======== EXTRACT

Onshore wind generation is a fuel-free and increasingly low-cost form of high-volume electricity generation.

This is now equally true for offshore wind, which was initially perceived as being expensive and excessively complex from an engineering installation point of view.

Unless you are an unfortunate bird, a radar operator, have unusually sensitive hearing, or consider turbines blemishes on land/seascapes, there are almost no significant downsides to wind-powered generation.

To the extent wind turbines are deemed visually unattractive, they have the advantage of being easily decommissioned (offshore projects are experimenting with floating and gravity-based foundations to make them easier to move).

They do not have the legacy waste issues associated with nuclear, or the environmental and greenhouse gas consequences of unabated coal and gas-fired generation.

Concerns about subsidies inflating customer bills have been allayed by the fact that government financial support for wind is now reasonably modest and largely confined to legacy schemes.

New subsidy support is expressly conditional on a significant reduction in legacy costs, under the government's Control for Low Carbon Levies.

It is now effectively government policy that onshore wind should proceed without policy support, and that offshore wind should operate with very modest levels of support (reflected in increasingly slim Contract for Difference (CfD) administrative strike prices).

 

 

From gust to gale

Unsurprisingly, wind is playing an increasingly important role in the global energy mix, particularly in the UK.

UK wind generation hit a record high of over 15 GW in February 2019, which at the time accounted for over a quarter of UK electricity demand, up from around one sixth of the UK generation mix normally.

Wind power output exceeded coal power output for the first time in 2016. There is now total installed capacity of 21.5 GW in the UK, which has more installed offshore wind capacity than any other country.  

Of that capacity, onshore wind accounts for far more projects by number, but with a smaller "per turbine" capacity (largely due to planning restrictions).

As of September 2019, there were 2,012 onshore projects in the UK containing 7,834 turbines, which account for 13 GW of installed capacity – broadly equivalent to 11 nuclear plants or six large coal stations.

================

TASKS AND EXERCISES
- 1) In the wind power text, how many onshore turbines did the UK have as of September 2019?
- 2) Reproduce the wind power text word for word, starting at "Concerns about subsidies" and ending at "administrative strike prices).".
- 3) Resume the wind power text from the point where it stops.
The data that comes next is not needed for any of this work.

======== PROVIDED INFORMATION

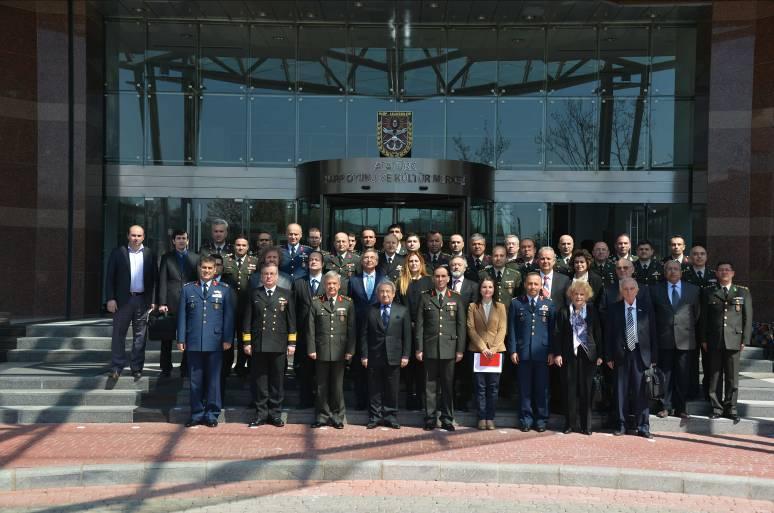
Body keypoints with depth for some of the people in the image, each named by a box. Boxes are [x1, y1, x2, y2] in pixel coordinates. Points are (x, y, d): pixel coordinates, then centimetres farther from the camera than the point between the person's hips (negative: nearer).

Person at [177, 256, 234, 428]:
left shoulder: (224, 290, 7)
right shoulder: (188, 289, 11)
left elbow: (228, 316, 3)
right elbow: (182, 316, 9)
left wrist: (227, 339, -3)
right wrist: (181, 339, 3)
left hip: (215, 342, -1)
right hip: (193, 342, 1)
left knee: (213, 378, 2)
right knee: (195, 379, 5)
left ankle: (212, 414, 12)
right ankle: (197, 413, 16)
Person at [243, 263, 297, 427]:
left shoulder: (286, 294, 7)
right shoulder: (254, 294, 7)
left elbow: (291, 320, 6)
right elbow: (247, 320, 6)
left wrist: (292, 342, 1)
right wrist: (247, 342, 0)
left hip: (278, 345, 0)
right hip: (258, 344, 0)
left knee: (277, 380, 5)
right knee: (260, 380, 5)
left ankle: (275, 413, 15)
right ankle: (261, 413, 15)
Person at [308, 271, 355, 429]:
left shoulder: (347, 303, 4)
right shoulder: (316, 303, 4)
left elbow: (351, 329, 2)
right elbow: (310, 328, 2)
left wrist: (350, 350, -3)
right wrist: (311, 349, -4)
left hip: (340, 352, 0)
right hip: (321, 351, 0)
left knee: (337, 385, 6)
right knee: (322, 385, 6)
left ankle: (337, 416, 18)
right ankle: (322, 416, 17)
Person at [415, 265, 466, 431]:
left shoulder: (456, 298, 6)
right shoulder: (425, 298, 5)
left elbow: (461, 325, 4)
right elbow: (419, 324, 4)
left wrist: (460, 349, -1)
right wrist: (419, 348, -2)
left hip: (449, 348, 0)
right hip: (430, 349, 0)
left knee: (448, 385, 5)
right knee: (430, 385, 4)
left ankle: (447, 419, 15)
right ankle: (430, 418, 13)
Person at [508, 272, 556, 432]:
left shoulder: (549, 304, 7)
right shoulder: (516, 303, 6)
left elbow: (552, 329, 5)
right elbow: (512, 329, 4)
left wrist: (552, 352, 0)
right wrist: (512, 350, -2)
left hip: (542, 353, 0)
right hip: (523, 352, 0)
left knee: (542, 388, 5)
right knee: (525, 388, 4)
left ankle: (541, 419, 16)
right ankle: (526, 419, 14)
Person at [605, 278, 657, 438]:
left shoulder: (646, 309, 4)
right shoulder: (614, 310, 3)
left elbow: (653, 334, 5)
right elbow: (608, 334, 4)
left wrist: (654, 357, 1)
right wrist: (609, 357, 0)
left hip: (641, 354, -1)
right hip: (621, 354, 1)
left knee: (641, 391, 0)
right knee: (621, 391, 6)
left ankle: (643, 426, 9)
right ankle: (622, 425, 16)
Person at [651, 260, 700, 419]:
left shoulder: (693, 290, 9)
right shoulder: (655, 290, 6)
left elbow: (697, 313, 13)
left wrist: (691, 332, 10)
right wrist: (655, 334, 5)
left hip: (685, 340, 1)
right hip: (664, 340, -1)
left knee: (683, 376, 4)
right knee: (665, 375, 2)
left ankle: (680, 408, 13)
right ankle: (665, 407, 10)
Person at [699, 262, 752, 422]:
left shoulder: (743, 293, 9)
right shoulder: (708, 293, 9)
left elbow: (748, 318, 6)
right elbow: (704, 318, 8)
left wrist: (745, 340, -1)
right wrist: (704, 339, 2)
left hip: (734, 341, 0)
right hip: (714, 341, 1)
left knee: (732, 377, 3)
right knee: (714, 376, 3)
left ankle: (731, 407, 13)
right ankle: (716, 407, 11)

================

RESULTS
- 1) 7,834 turbines.

- 2)
Concerns about subsidies inflating customer bills have been allayed by the fact that government financial support for wind is now reasonably modest and largely confined to legacy schemes.

New subsidy support is expressly conditional on a significant reduction in legacy costs, under the government's Control for Low Carbon Levies.

It is now effectively government policy that onshore wind should proceed without policy support, and that offshore wind should operate with very modest levels of support (reflected in increasingly slim Contract for Difference (CfD) administrative strike prices).

- 3)
Offshore wind accounts for fewer projects but has a higher "per turbine" capacity. As of September 2019, there were 37 offshore projects comprising a total 2,016 turbines accounting for 8.5 GW of potential capacity.

According to the Crown Estate, there is also a pipeline of almost 24 GW of offshore projects destined to be built in the UK, of which 17.7 GW are both pre-construction and pre-award of policy support (i.e., the pipeline is strong, but the new capacity is a long way off).

As with other forms of renewable generation offshore wind has seen significant growth over the last decade – from around 0.8% of the UK generation mix in 2010, to expectations of around 10% by 2020.

The UK government launched its Offshore wind: Sector Deal in March 2019, where it announced an ambition to generate a third of its electricity from offshore wind by 2030.

This goal has started to look modest in light of the government's amended Climate Change Act 2008, which commits the UK to "net zero" carbon emissions by 2050.

 

Blow the expense?

Onshore wind

With the exception of the 15 onshore wind projects that were awarded Round 1 CfD contracts (but together account for only 0.7 GW of capacity), the main support mechanism for onshore wind is the Renewables Obligation (RO).

The RO underpins around a quarter of current UK generating capacity, approximately 30 GW.

Onshore wind is by far the largest benefactor of this support, accounting for 12.5 GW of capacity.

However the RO regime for new onshore wind closed in April 2016.

Onshore wind has also been excluded from both the second and third rounds of the CfD auction and is not able to participate in the Capacity Market (CM) (although the UK Department for Business, Energy and Industrial Strategy (BEIS) published guidance in May 2019 on how to facilitate renewable technology participation in the postponed 2020 T-3 auction).

The main reason behind the withdrawal of policy support is that onshore wind is now thought to be the cheapest form of electricity generation in the UK.

It has the lowest levelised cost of energy of any UK generating technology, if carbon price support is applied to conventional thermal projects.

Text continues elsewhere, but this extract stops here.